Work task
Return every line below that contains the word "order".

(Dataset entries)
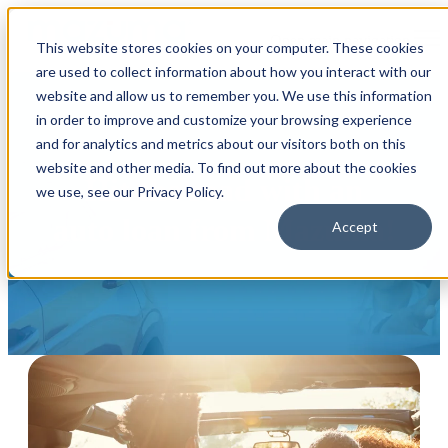
Open main navigation
This website stores cookies on your computer. These cookies
are used to collect information about how you interact with our
website and allow us to remember you. We use this information
in order to improve and customize your browsing experience
and for analytics and metrics about our visitors both on this
website and other media. To find out more about the cookies
Hit the road with an
we use, see our Privacy Policy.
auto loan from Mazuma!
Accept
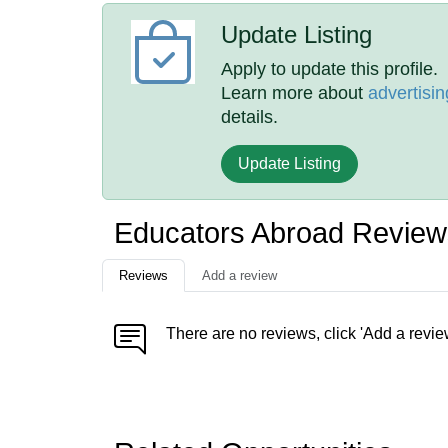
Update Listing
Apply to update this profile.
Learn more about
advertisin
details.
Update Listing
Educators Abroad Review
Reviews
Add a review
There are no reviews, click 'Add a revie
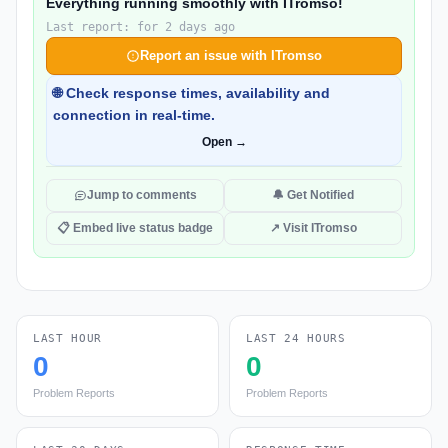
Everything running smoothly with ITromso!
Last report: for 2 days ago
Report an issue with ITromso
🌐 Check response times, availability and
connection in real-time.
Open →
Jump to comments
🔔 Get Notified
📋 Embed live status badge
↗ Visit ITromso
LAST HOUR
LAST 24 HOURS
0
0
Problem Reports
Problem Reports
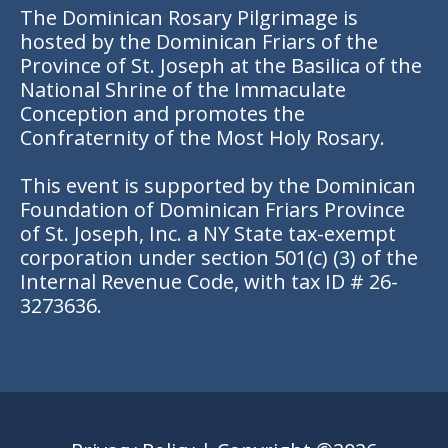
The Dominican Rosary Pilgrimage is
hosted by the Dominican Friars of the
Province of St. Joseph at the Basilica of the
National Shrine of the Immaculate
Conception and promotes the
Confraternity of the Most Holy Rosary.
This event is supported by the Dominican
Foundation of Dominican Friars Province
of St. Joseph, Inc. a NY State tax-exempt
corporation under section 501(c) (3) of the
Internal Revenue Code, with tax ID # 26-
3273636.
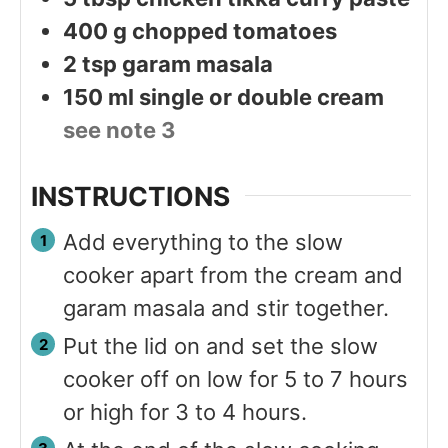
400
g
chopped tomatoes
2
tsp
garam masala
150
ml
single or double cream
see note 3
INSTRUCTIONS
Add everything to the slow
cooker apart from the cream and
garam masala and stir together.
Put the lid on and set the slow
cooker off on low for 5 to 7 hours
or high for 3 to 4 hours.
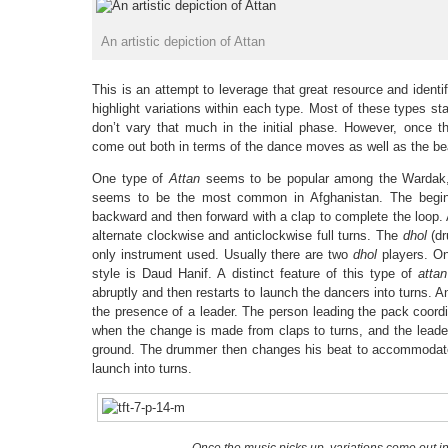
An artistic depiction of Attan
This is an attempt to leverage that great resource and identi
highlight variations within each type. Most of these types sta
don’t vary that much in the initial phase. However, once th
come out both in terms of the dance moves as well as the be
One type of
Attan
seems to be popular among the Wardak, 
seems to be the most common in Afghanistan. The begin
backward and then forward with a clap to complete the loop. 
alternate clockwise and anticlockwise full turns. The
dhol
(dr
only instrument used. Usually there are two
dhol
players. On
style is Daud Hanif. A distinct feature of this type of
attan
abruptly and then restarts to launch the dancers into turns. An
the presence of a leader. The person leading the pack coord
when the change is made from claps to turns, and the lead
ground. The drummer then changes his beat to accommodate 
launch into turns.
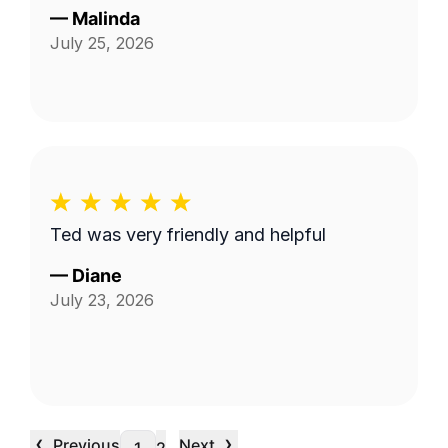
—
Malinda
July 25, 2026
Ted was very friendly and helpful
—
Diane
July 23, 2026
‹
›
Previous
Next
…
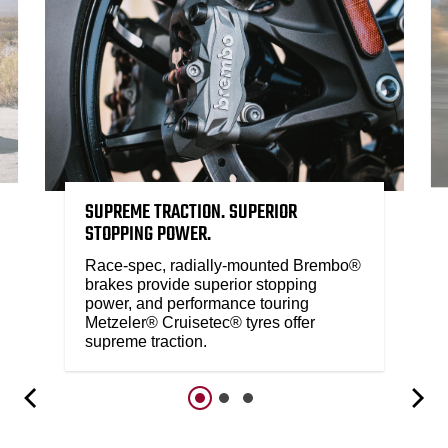
SUPREME TRACTION. SUPERIOR
STOPPING POWER.
Race-spec, radially-mounted Brembo®
brakes provide superior stopping
power, and performance touring
Metzeler® Cruisetec® tyres offer
supreme traction.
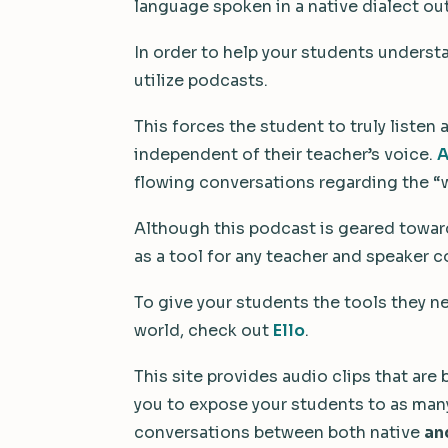
language spoken in a native dialect ou
In order to help your students underst
utilize podcasts.
This forces the student to truly listen
independent of their teacher’s voice.
A
flowing conversations regarding the “w
Although this podcast is geared toward 
as a tool for any teacher and speaker 
To give your students the tools they n
world, check out
Ello
.
This site provides audio clips that are
you to expose your students to as many 
conversations between both native
an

Response to the task
in order to improve and customize your browsing experience
In order to help your students underst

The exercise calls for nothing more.